I'm not much of an NBA follower, but I turned on the Toronto-Brooklyn playoff game over the weekend expecting to see Bayless.
Instead, I saw the Raptors' Nando de Colo.
Blatantly discrediting oneself does not help support a column.
Nicolas Batum? Have you seen this guy play? He's terrific. I thought he played for the Pelicans. Nope. He's a Blazer.
I don't even know where to go here, or what the point is. Nicolas Batum has always played for the Blazers. WHY DOES THIS PARAGRAPH EXIST IN THE HISTORY OF EARTH?
The only true one-and-done busts from the Pac-12 have been Cal center Jamal Sampson, who started five games in a brief NBA career, and USC forward Davon Jefferson, who is playing in South Korea. Thus, the odds are strong that Arizona's Aaron Gordon and UCLA's Zach LaVine, two of nine freshmen on the early-entry list of 63, will ultimately become useful (and wealthy) NBA players.

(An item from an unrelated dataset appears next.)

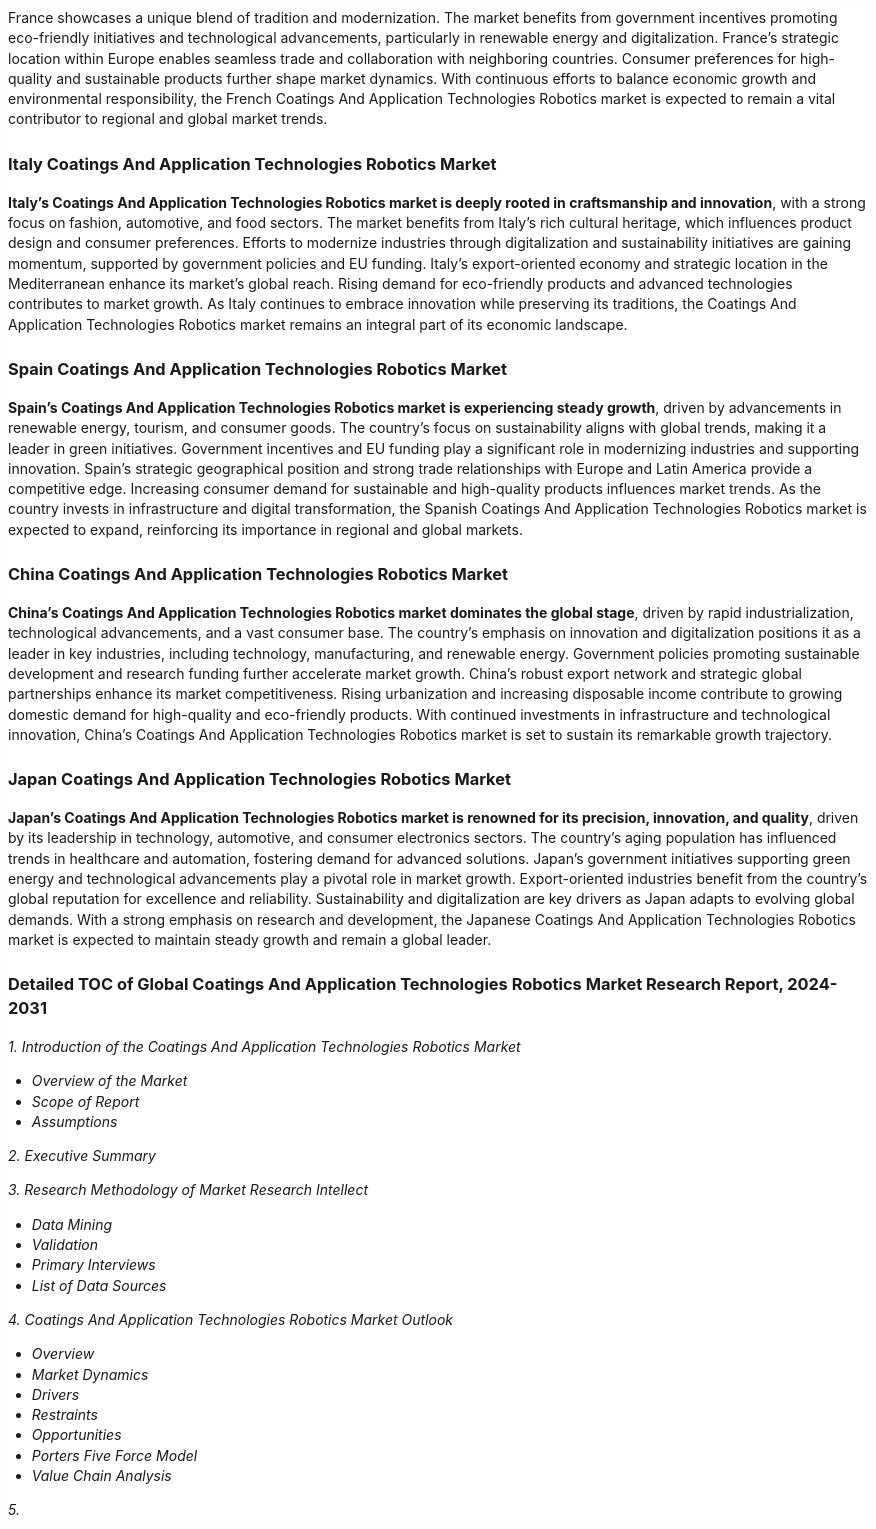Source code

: France showcases a unique blend of tradition and modernization. The market benefits from government incentives promoting eco-friendly initiatives and technological advancements, particularly in renewable energy and digitalization. France&rsquo;s strategic location within Europe enables seamless trade and collaboration with neighboring countries. Consumer preferences for high-quality and sustainable products further shape market dynamics. With continuous efforts to balance economic growth and environmental responsibility, the French Coatings And Application Technologies Robotics market is expected to remain a vital contributor to regional and global market trends.</p><h3><strong>Italy Coatings And Application Technologies Robotics Market</strong></h3><p><strong>Italy&rsquo;s Coatings And Application Technologies Robotics market is deeply rooted in craftsmanship and innovation</strong>, with a strong focus on fashion, automotive, and food sectors. The market benefits from Italy&rsquo;s rich cultural heritage, which influences product design and consumer preferences. Efforts to modernize industries through digitalization and sustainability initiatives are gaining momentum, supported by government policies and EU funding. Italy&rsquo;s export-oriented economy and strategic location in the Mediterranean enhance its market&rsquo;s global reach. Rising demand for eco-friendly products and advanced technologies contributes to market growth. As Italy continues to embrace innovation while preserving its traditions, the Coatings And Application Technologies Robotics market remains an integral part of its economic landscape.</p><h3><strong>Spain Coatings And Application Technologies Robotics Market</strong></h3><p><strong>Spain&rsquo;s Coatings And Application Technologies Robotics market is experiencing steady growth</strong>, driven by advancements in renewable energy, tourism, and consumer goods. The country&rsquo;s focus on sustainability aligns with global trends, making it a leader in green initiatives. Government incentives and EU funding play a significant role in modernizing industries and supporting innovation. Spain&rsquo;s strategic geographical position and strong trade relationships with Europe and Latin America provide a competitive edge. Increasing consumer demand for sustainable and high-quality products influences market trends. As the country invests in infrastructure and digital transformation, the Spanish Coatings And Application Technologies Robotics market is expected to expand, reinforcing its importance in regional and global markets.</p><h3><strong>China Coatings And Application Technologies Robotics Market</strong></h3><p><strong>China&rsquo;s Coatings And Application Technologies Robotics market dominates the global stage</strong>, driven by rapid industrialization, technological advancements, and a vast consumer base. The country&rsquo;s emphasis on innovation and digitalization positions it as a leader in key industries, including technology, manufacturing, and renewable energy. Government policies promoting sustainable development and research funding further accelerate market growth. China&rsquo;s robust export network and strategic global partnerships enhance its market competitiveness. Rising urbanization and increasing disposable income contribute to growing domestic demand for high-quality and eco-friendly products. With continued investments in infrastructure and technological innovation, China&rsquo;s Coatings And Application Technologies Robotics market is set to sustain its remarkable growth trajectory.</p><h3><strong>Japan Coatings And Application Technologies Robotics Market</strong></h3><p><strong>Japan&rsquo;s Coatings And Application Technologies Robotics market is renowned for its precision, innovation, and quality</strong>, driven by its leadership in technology, automotive, and consumer electronics sectors. The country&rsquo;s aging population has influenced trends in healthcare and automation, fostering demand for advanced solutions. Japan&rsquo;s government initiatives supporting green energy and technological advancements play a pivotal role in market growth. Export-oriented industries benefit from the country&rsquo;s global reputation for excellence and reliability. Sustainability and digitalization are key drivers as Japan adapts to evolving global demands. With a strong emphasis on research and development, the Japanese Coatings And Application Technologies Robotics market is expected to maintain steady growth and remain a global leader.</p><h3><span class="">Detailed TOC of Global Coatings And Application Technologies Robotics Market Research Report, 2024-2031</span></h3><p><em><span class="font-[700]">1. Introduction of the Coatings And Application Technologies Robotics Market</span></em></p><ul><li><em><span class="">Overview of the Market</span></em></li><li><em><span class="">Scope of Report</span></em></li><li><em><span class="">Assumptions</span></em></li></ul><p><em><span class="font-[700]">2. Executive Summary</span></em></p><p><em><span class="font-[700]">3. Research Methodology of Market Research Intellect</span></em></p><ul><li><em><span class="">Data Mining</span></em></li><li><em><span class="">Validation</span></em></li><li><em><span class="">Primary Interviews</span></em></li><li><em><span class="">List of Data Sources</span></em></li></ul><p><em><span class="font-[700]">4. Coatings And Application Technologies Robotics Market Outlook</span></em></p><ul><li><em><span class="">Overview</span></em></li><li><em><span class="">Market Dynamics</span></em></li><li><em><span class="">Drivers</span></em></li><li><em><span class="">Restraints</span></em></li><li><em><span class="">Opportunities</span></em></li><li><em><span class="">Porters Five Force Model</span></em></li><li><em><span class="">Value Chain Analysis</span></em></li></ul><p><em><span class="font-[700]">5.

And Bayless doesn't fall under the category of "useful?" I guess we don't need rotation guards who can draw fouls.
It's often the upperclassmen, not the freshmen, who make the most egregious decisions to leave college basketball.
But Richard Jefferson ... who made $62 million ...

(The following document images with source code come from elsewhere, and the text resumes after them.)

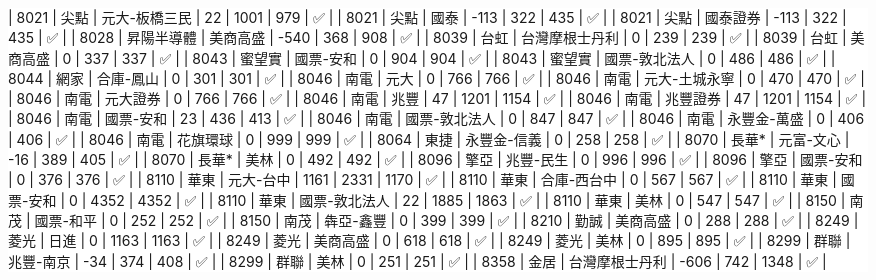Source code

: | 8021 | 尖點 | 元大-板橋三民 | 22 | 1001 | 979 | ✅ |
| 8021 | 尖點 | 國泰 | -113 | 322 | 435 | ✅ |
| 8021 | 尖點 | 國泰證券 | -113 | 322 | 435 | ✅ |
| 8028 | 昇陽半導體 | 美商高盛 | -540 | 368 | 908 | ✅ |
| 8039 | 台虹 | 台灣摩根士丹利 | 0 | 239 | 239 | ✅ |
| 8039 | 台虹 | 美商高盛 | 0 | 337 | 337 | ✅ |
| 8043 | 蜜望實 | 國票-安和 | 0 | 904 | 904 | ✅ |
| 8043 | 蜜望實 | 國票-敦北法人 | 0 | 486 | 486 | ✅ |
| 8044 | 網家 | 合庫-鳳山 | 0 | 301 | 301 | ✅ |
| 8046 | 南電 | 元大 | 0 | 766 | 766 | ✅ |
| 8046 | 南電 | 元大-土城永寧 | 0 | 470 | 470 | ✅ |
| 8046 | 南電 | 元大證券 | 0 | 766 | 766 | ✅ |
| 8046 | 南電 | 兆豐 | 47 | 1201 | 1154 | ✅ |
| 8046 | 南電 | 兆豐證券 | 47 | 1201 | 1154 | ✅ |
| 8046 | 南電 | 國票-安和 | 23 | 436 | 413 | ✅ |
| 8046 | 南電 | 國票-敦北法人 | 0 | 847 | 847 | ✅ |
| 8046 | 南電 | 永豐金-萬盛 | 0 | 406 | 406 | ✅ |
| 8046 | 南電 | 花旗環球 | 0 | 999 | 999 | ✅ |
| 8064 | 東捷 | 永豐金-信義 | 0 | 258 | 258 | ✅ |
| 8070 | 長華* | 元富-文心 | -16 | 389 | 405 | ✅ |
| 8070 | 長華* | 美林 | 0 | 492 | 492 | ✅ |
| 8096 | 擎亞 | 兆豐-民生 | 0 | 996 | 996 | ✅ |
| 8096 | 擎亞 | 國票-安和 | 0 | 376 | 376 | ✅ |
| 8110 | 華東 | 元大-台中 | 1161 | 2331 | 1170 | ✅ |
| 8110 | 華東 | 合庫-西台中 | 0 | 567 | 567 | ✅ |
| 8110 | 華東 | 國票-安和 | 0 | 4352 | 4352 | ✅ |
| 8110 | 華東 | 國票-敦北法人 | 22 | 1885 | 1863 | ✅ |
| 8110 | 華東 | 美林 | 0 | 547 | 547 | ✅ |
| 8150 | 南茂 | 國票-和平 | 0 | 252 | 252 | ✅ |
| 8150 | 南茂 | 犇亞-鑫豐 | 0 | 399 | 399 | ✅ |
| 8210 | 勤誠 | 美商高盛 | 0 | 288 | 288 | ✅ |
| 8249 | 菱光 | 日進 | 0 | 1163 | 1163 | ✅ |
| 8249 | 菱光 | 美商高盛 | 0 | 618 | 618 | ✅ |
| 8249 | 菱光 | 美林 | 0 | 895 | 895 | ✅ |
| 8299 | 群聯 | 兆豐-南京 | -34 | 374 | 408 | ✅ |
| 8299 | 群聯 | 美林 | 0 | 251 | 251 | ✅ |
| 8358 | 金居 | 台灣摩根士丹利 | -606 | 742 | 1348 | ✅ |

A year ago, Ohio State substitute forward LaQuinton Ross drained a wide open three-pointer with 2.1 seconds remaining to beat Arizona in the Sweet 16, 73-70. Ross returned for his junior year, became a starter, and averaged 15 points a game.

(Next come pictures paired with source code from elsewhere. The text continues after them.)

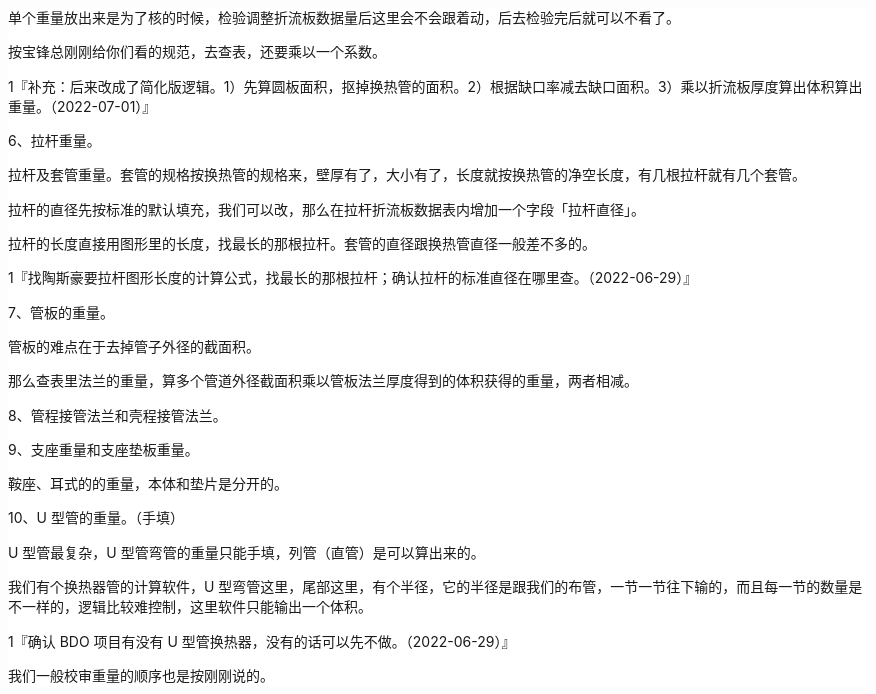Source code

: 单个重量放出来是为了核的时候，检验调整折流板数据量后这里会不会跟着动，后去检验完后就可以不看了。

按宝锋总刚刚给你们看的规范，去查表，还要乘以一个系数。

1『补充：后来改成了简化版逻辑。1）先算圆板面积，抠掉换热管的面积。2）根据缺口率减去缺口面积。3）乘以折流板厚度算出体积算出重量。（2022-07-01）』

6、拉杆重量。

拉杆及套管重量。套管的规格按换热管的规格来，壁厚有了，大小有了，长度就按换热管的净空长度，有几根拉杆就有几个套管。

拉杆的直径先按标准的默认填充，我们可以改，那么在拉杆折流板数据表内增加一个字段「拉杆直径」。

拉杆的长度直接用图形里的长度，找最长的那根拉杆。套管的直径跟换热管直径一般差不多的。

1『找陶斯豪要拉杆图形长度的计算公式，找最长的那根拉杆；确认拉杆的标准直径在哪里查。（2022-06-29）』

7、管板的重量。

管板的难点在于去掉管子外径的截面积。

那么查表里法兰的重量，算多个管道外径截面积乘以管板法兰厚度得到的体积获得的重量，两者相减。

8、管程接管法兰和壳程接管法兰。

9、支座重量和支座垫板重量。

鞍座、耳式的的重量，本体和垫片是分开的。

10、U 型管的重量。（手填）

U 型管最复杂，U 型管弯管的重量只能手填，列管（直管）是可以算出来的。

我们有个换热器管的计算软件，U 型弯管这里，尾部这里，有个半径，它的半径是跟我们的布管，一节一节往下输的，而且每一节的数量是不一样的，逻辑比较难控制，这里软件只能输出一个体积。

1『确认 BDO 项目有没有 U 型管换热器，没有的话可以先不做。（2022-06-29）』

我们一般校审重量的顺序也是按刚刚说的。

Good player. One career moment. Limited draft appeal.
Ross is projected by most draft boards to be a mid-second round selection.
And Ross was not projected as a lottery pick. He could stay all four seasons at Ohio State and never be in the NBA. Bayless was taken 11th overall because he was, at worst, an NBA rotation player. This is why we have draft experts and scouts. Nothing is a pure science, but smart people can generally predict if a player can last in the league.
The man who failed to guard Ross on that season-ending three-pointer, Grant Jerrett, turned pro after his freshman season, the most shocking one-and-done in Pac-12 history.
Hard to say this is comparable or should be to Jerryd Bayless.
Hard to say the most shocking one-and-done is a guy who was drafted easily in the second round. He was seasoned in the D-League by a franchise that made said D-League team trade up for the first overall pick in its own draft to select him. So yeah, it's not like nobody's looking out for Grant Jerrett.
As I first read Hansen's piece on Saturday night, Jerrett was learning on the bench of a Thunder team punching unfair expectations -- that it'd be easy to beat the Memphis Grizzlies -- in the jaw. Jerrett, by the way, has a niche talent as a shooter from the 4 spot. That same skillset has made former UA forward Channing Frye's career.
By the way, Frye had the ninth-best Real Plus-Minus in the NBA this season, a value columnists that don't follow the NBA wouldn't understand.